The Corn Dog Continuum

by Sue Eller

Note: this story is based on a real life experience. However, reality became bogged down in a vat of grease and frittered itself away.

Stuck in a crack in space-time, fate doomed me to slave in a corn dog factory for infinity.

My name is Geraldine, and after weeks of searching for gainful employment, I finally found my niche. Or so I thought. Desperation, hunger, and a desire to continue to sleep indoors clouded my vision and visited me with the delusion that the phrase “factory worker” described the ideal dream job. I mean, how hard could it be to make corn dogs?

How little I knew.

I rolled into work my first day about five minutes early. My supervisor gave me a timecard and showed me how to operate the time clock. We waited as the incessant ticks brought us closer to the hour. When the minute hand moved to the proper mark, and a loud whistle emanated from somewhere in the back of the factory, I inserted my timecard, and the machine stamped 0800 in the designated box.

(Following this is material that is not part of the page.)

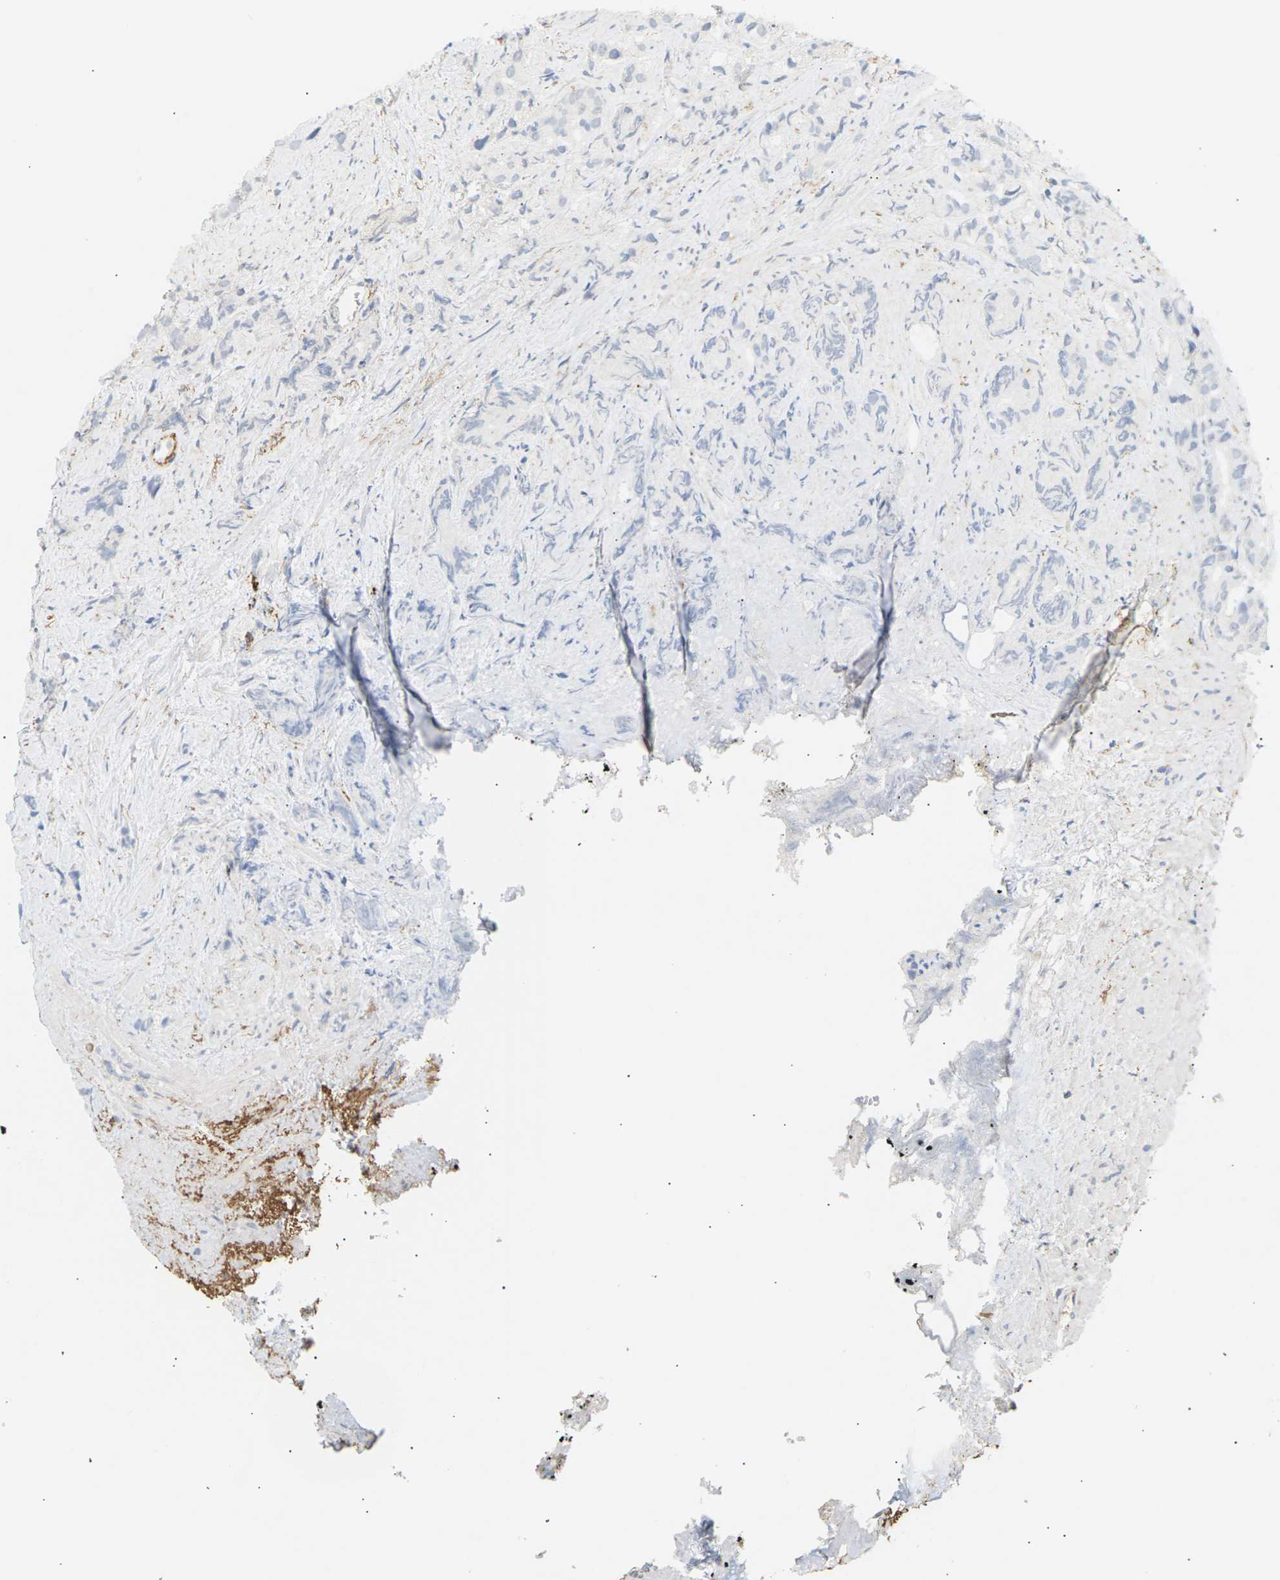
{"staining": {"intensity": "negative", "quantity": "none", "location": "none"}, "tissue": "prostate cancer", "cell_type": "Tumor cells", "image_type": "cancer", "snomed": [{"axis": "morphology", "description": "Adenocarcinoma, Low grade"}, {"axis": "topography", "description": "Prostate"}], "caption": "High magnification brightfield microscopy of adenocarcinoma (low-grade) (prostate) stained with DAB (brown) and counterstained with hematoxylin (blue): tumor cells show no significant positivity.", "gene": "CLU", "patient": {"sex": "male", "age": 89}}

Next stop: the locker room, where another stranger handed me a grease-stained coverall and a mesh cap. (Health department standard protective gear.) A pair of heavy-duty rubber gloves to protect my hands from the hot grease and rubber covers for my shoes completed the dorky chic look.

Thus outfitted, I entered a doorway into the bowels of the factory. My supervisor had to shout to be heard over the clanking machines, even though she stood right beside me. She pointed to handles with hooks on the ends, joined together by a sturdy iron crossbar. A hinge attached a second bar with perpendicular slots to the rest of the assembly. I grasped one of the handles of the oversized, inverted “U” in each hand and wondered briefly what function the hooks served.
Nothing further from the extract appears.